- Problem to work on
If a line in the entries below includes "trúc", pick it out and copy it.

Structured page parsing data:

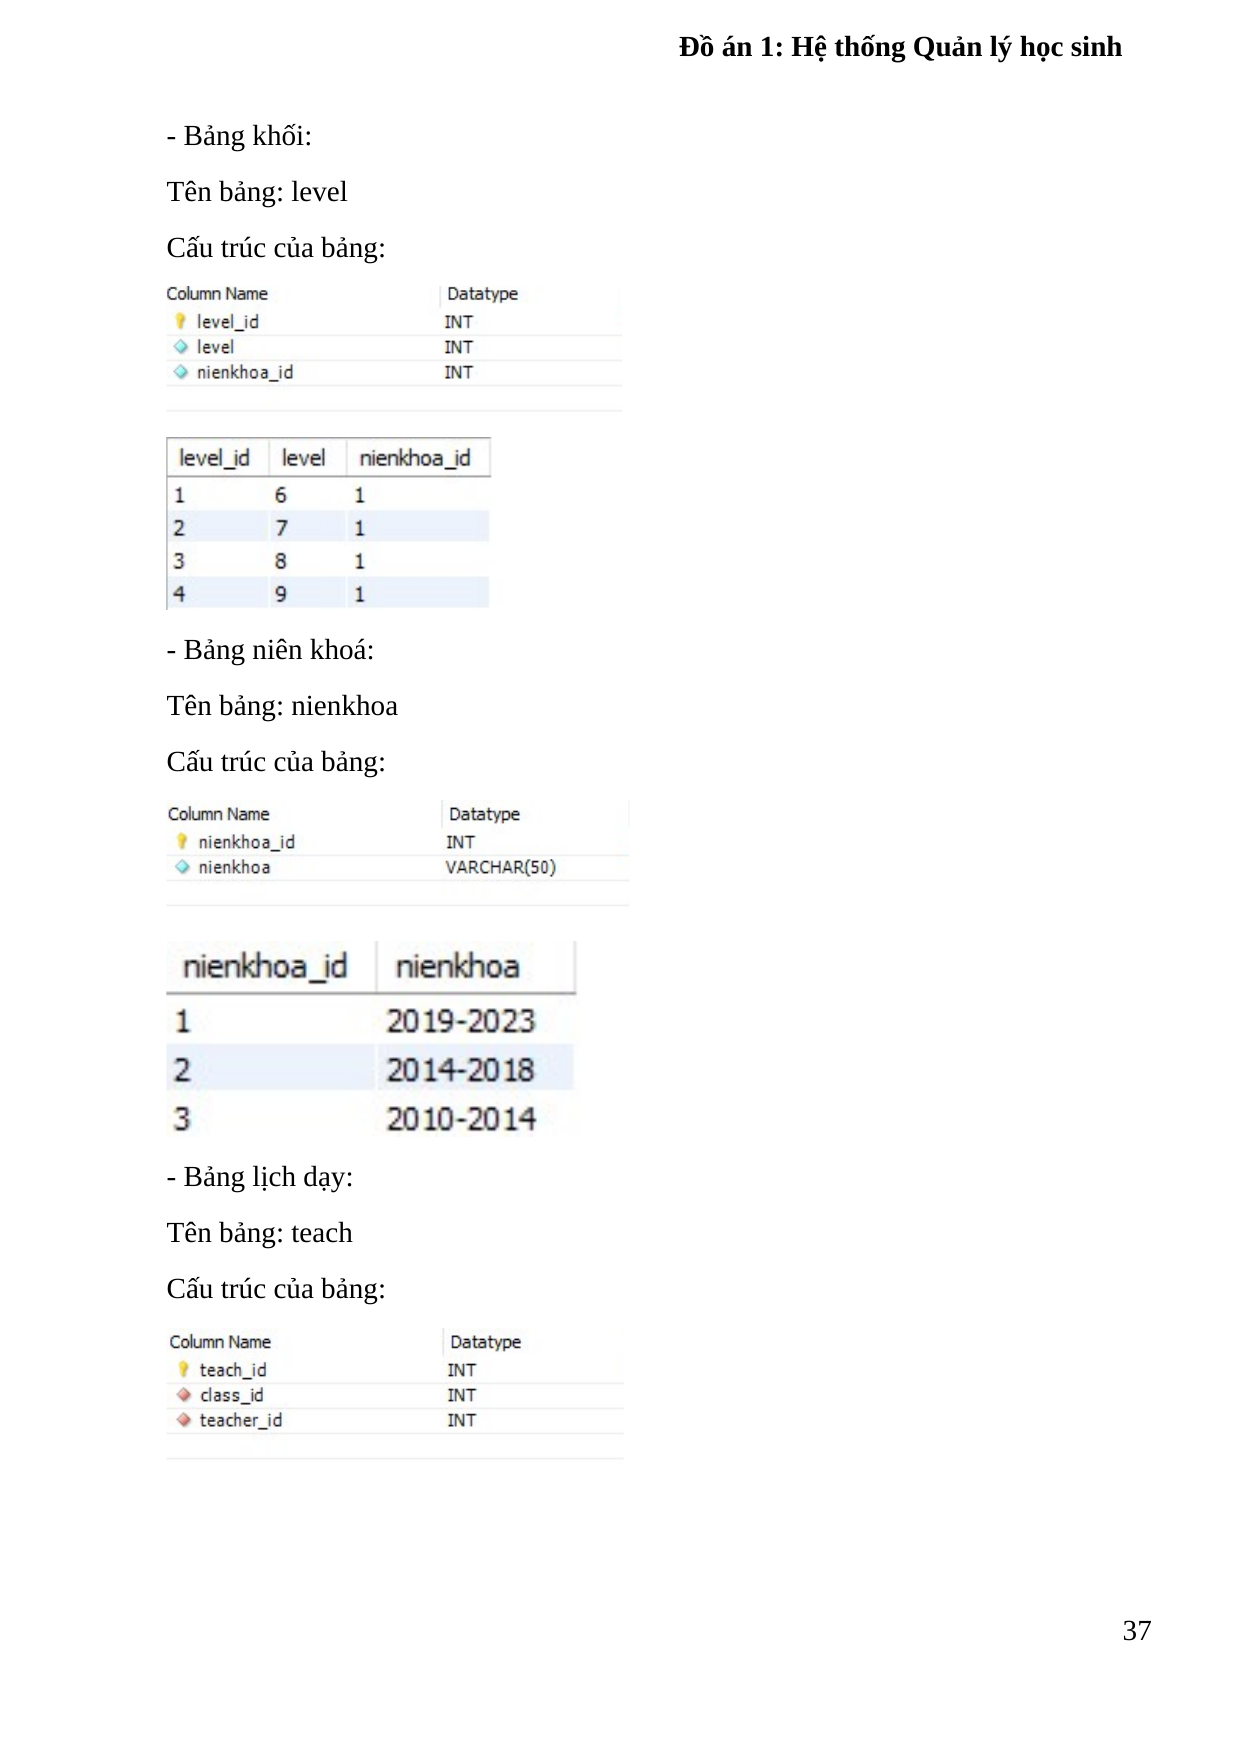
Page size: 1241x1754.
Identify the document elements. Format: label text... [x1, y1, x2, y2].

picture [166, 800, 630, 919]
text Tên bảng: nienkhoa [138, 688, 1122, 721]
picture [166, 1328, 624, 1469]
text Tên bảng: teach [138, 1215, 1122, 1248]
picture [166, 286, 623, 415]
picture [166, 941, 583, 1137]
text Cấu trúc của bảng: [138, 230, 1122, 264]
text Cấu trúc của bảng: [138, 1271, 1122, 1304]
text Cấu trúc của bảng: [138, 744, 1122, 777]
text - Bảng khối: [138, 118, 1122, 152]
text - Bảng niên khoá: [138, 632, 1122, 665]
text - Bảng lịch dạy: [138, 1159, 1122, 1192]
text Tên bảng: level [138, 174, 1122, 208]
picture [166, 437, 507, 610]
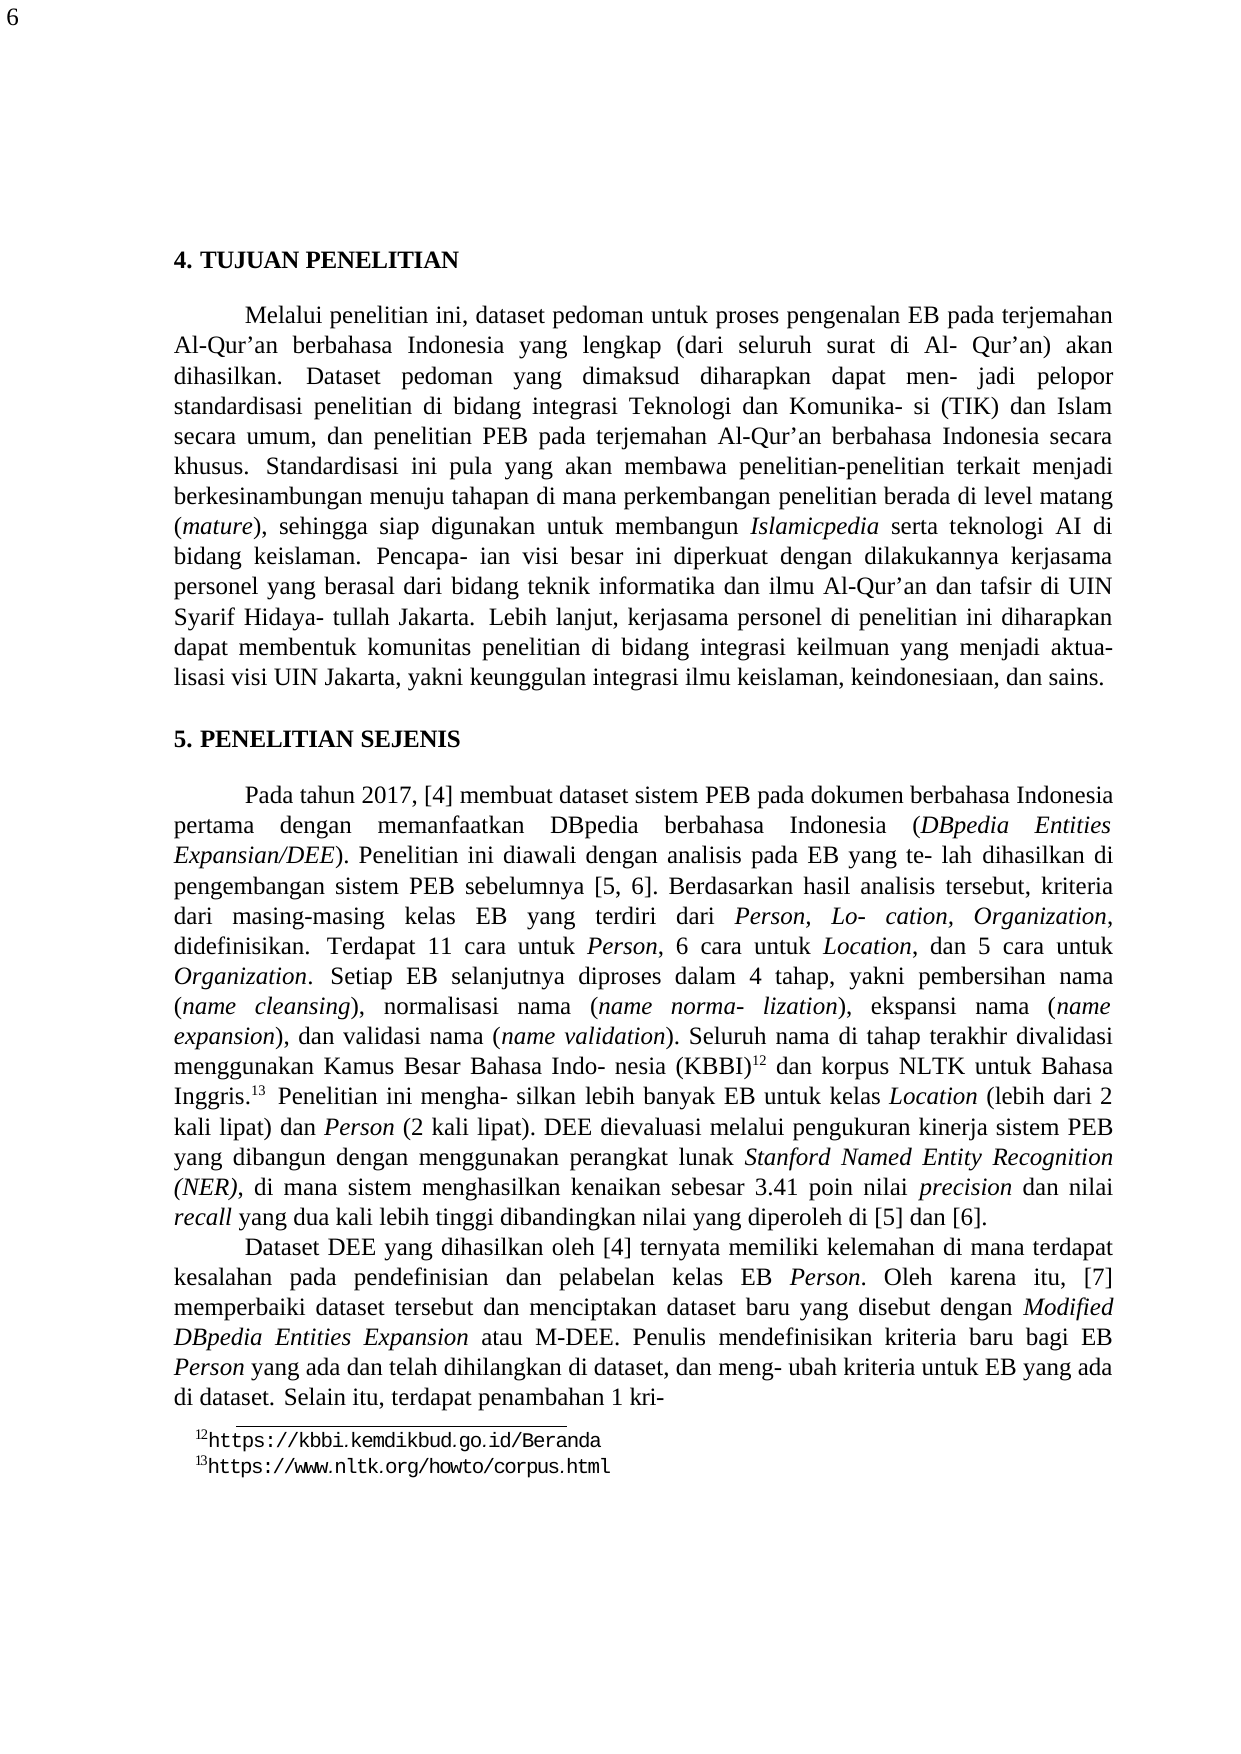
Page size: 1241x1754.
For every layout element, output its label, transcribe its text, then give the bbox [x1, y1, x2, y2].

text 12https://kbbi.kemdikbud.go.id/Beranda 13https://www.nltk.org/howto/corpus.html [194, 1427, 740, 1480]
subtitle TUJUAN PENELITIAN [174, 245, 1128, 273]
text Melalui penelitian ini, dataset pedoman untuk proses pengenalan EB pada terjemahan Al-Qur’an berbahasa Indonesia yang lengkap (dari seluruh surat di Al- Qur’an) akan dihasilkan. Dataset pedoman yang dimaksud diharapkan dapat men- jadi pelopor standardisasi penelitian di bidang integrasi Teknologi dan Komunika- si (TIK) dan Islam secara umum, dan penelitian PEB pada terjemahan Al-Qur’an berbahasa Indonesia secara khusus. Standardisasi ini pula yang akan membawa penelitian-penelitian terkait menjadi berkesinambungan menuju tahapan di mana perkembangan penelitian berada di level matang (mature), sehingga siap digunakan untuk membangun Islamicpedia serta teknologi AI di bidang keislaman. Pencapa- ian visi besar ini diperkuat dengan dilakukannya kerjasama personel yang berasal dari bidang teknik informatika dan ilmu Al-Qur’an dan tafsir di UIN Syarif Hidaya- tullah Jakarta. Lebih lanjut, kerjasama personel di penelitian ini diharapkan dapat membentuk komunitas penelitian di bidang integrasi keilmuan yang menjadi aktua- lisasi visi UIN Jakarta, yakni keunggulan integrasi ilmu keislaman, keindonesiaan, dan sains. [174, 301, 1113, 691]
subtitle PENELITIAN SEJENIS [174, 724, 1128, 753]
text Pada tahun 2017, [4] membuat dataset sistem PEB pada dokumen berbahasa Indonesia pertama dengan memanfaatkan DBpedia berbahasa Indonesia (DBpedia Entities Expansian/DEE). Penelitian ini diawali dengan analisis pada EB yang te- lah dihasilkan di pengembangan sistem PEB sebelumnya [5, 6]. Berdasarkan hasil analisis tersebut, kriteria dari masing-masing kelas EB yang terdiri dari Person, Lo- cation, Organization, didefinisikan. Terdapat 11 cara untuk Person, 6 cara untuk Location, dan 5 cara untuk Organization. Setiap EB selanjutnya diproses dalam 4 tahap, yakni pembersihan nama (name cleansing), normalisasi nama (name norma- lization), ekspansi nama (name expansion), dan validasi nama (name validation). Seluruh nama di tahap terakhir divalidasi menggunakan Kamus Besar Bahasa Indo- nesia (KBBI)12 dan korpus NLTK untuk Bahasa Inggris.13 Penelitian ini mengha- silkan lebih banyak EB untuk kelas Location (lebih dari 2 kali lipat) dan Person (2 kali lipat). DEE dievaluasi melalui pengukuran kinerja sistem PEB yang dibangun dengan menggunakan perangkat lunak Stanford Named Entity Recognition (NER), di mana sistem menghasilkan kenaikan sebesar 3.41 poin nilai precision dan nilai recall yang dua kali lebih tinggi dibandingkan nilai yang diperoleh di [5] dan [6]. [174, 780, 1113, 1231]
text Dataset DEE yang dihasilkan oleh [4] ternyata memiliki kelemahan di mana terdapat kesalahan pada pendefinisian dan pelabelan kelas EB Person. Oleh karena itu, [7] memperbaiki dataset tersebut dan menciptakan dataset baru yang disebut dengan Modified DBpedia Entities Expansion atau M-DEE. Penulis mendefinisikan kriteria baru bagi EB Person yang ada dan telah dihilangkan di dataset, dan meng- ubah kriteria untuk EB yang ada di dataset. Selain itu, terdapat penambahan 1 kri- [174, 1232, 1113, 1411]
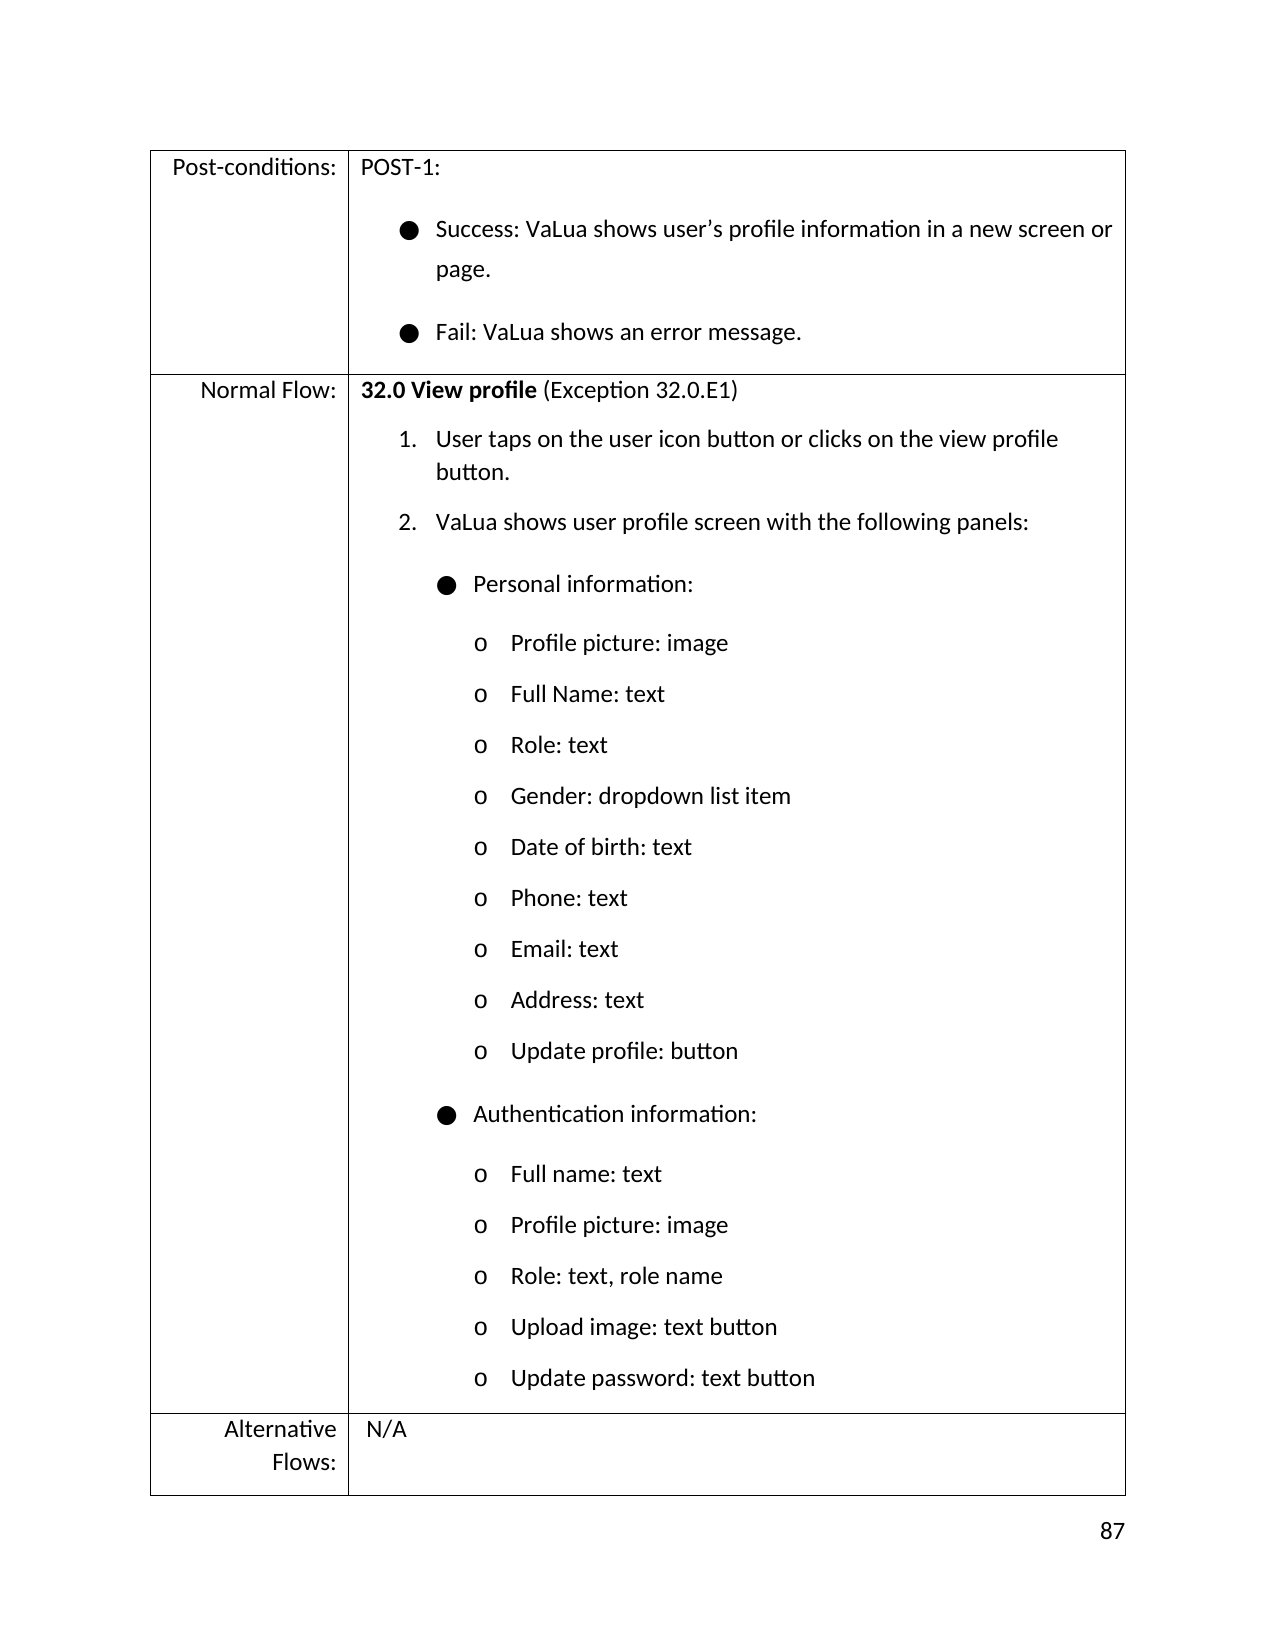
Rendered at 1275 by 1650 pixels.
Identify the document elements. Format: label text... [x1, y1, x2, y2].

table_cell N/A [349, 1414, 1125, 1494]
table_cell Post-conditions: [151, 151, 348, 373]
table_cell POST-1: Success: VaLua shows user’s profile information in a new screen or page. Fail: VaLua shows an error message. [349, 151, 1125, 373]
table_cell Normal Flow: [151, 375, 348, 1412]
table_cell Alternative Flows: [151, 1414, 348, 1494]
table_cell 32.0 View profile (Exception 32.0.E1) User taps on the user icon button or clicks on the view profile button. VaLua shows user profile screen with the following panels: Personal information: Profile picture: image Full Name: text Role: text Gender: dropdown list item Date of birth: text Phone: text Email: text Address: text Update profile: button Authentication information: Full name: text Profile picture: image Role: text, role name Upload image: text button Update password: text button [349, 375, 1125, 1412]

- Response area
text Cấu trúc của bảng: [138, 230, 1122, 264]
text Cấu trúc của bảng: [138, 1271, 1122, 1304]
text Cấu trúc của bảng: [138, 744, 1122, 777]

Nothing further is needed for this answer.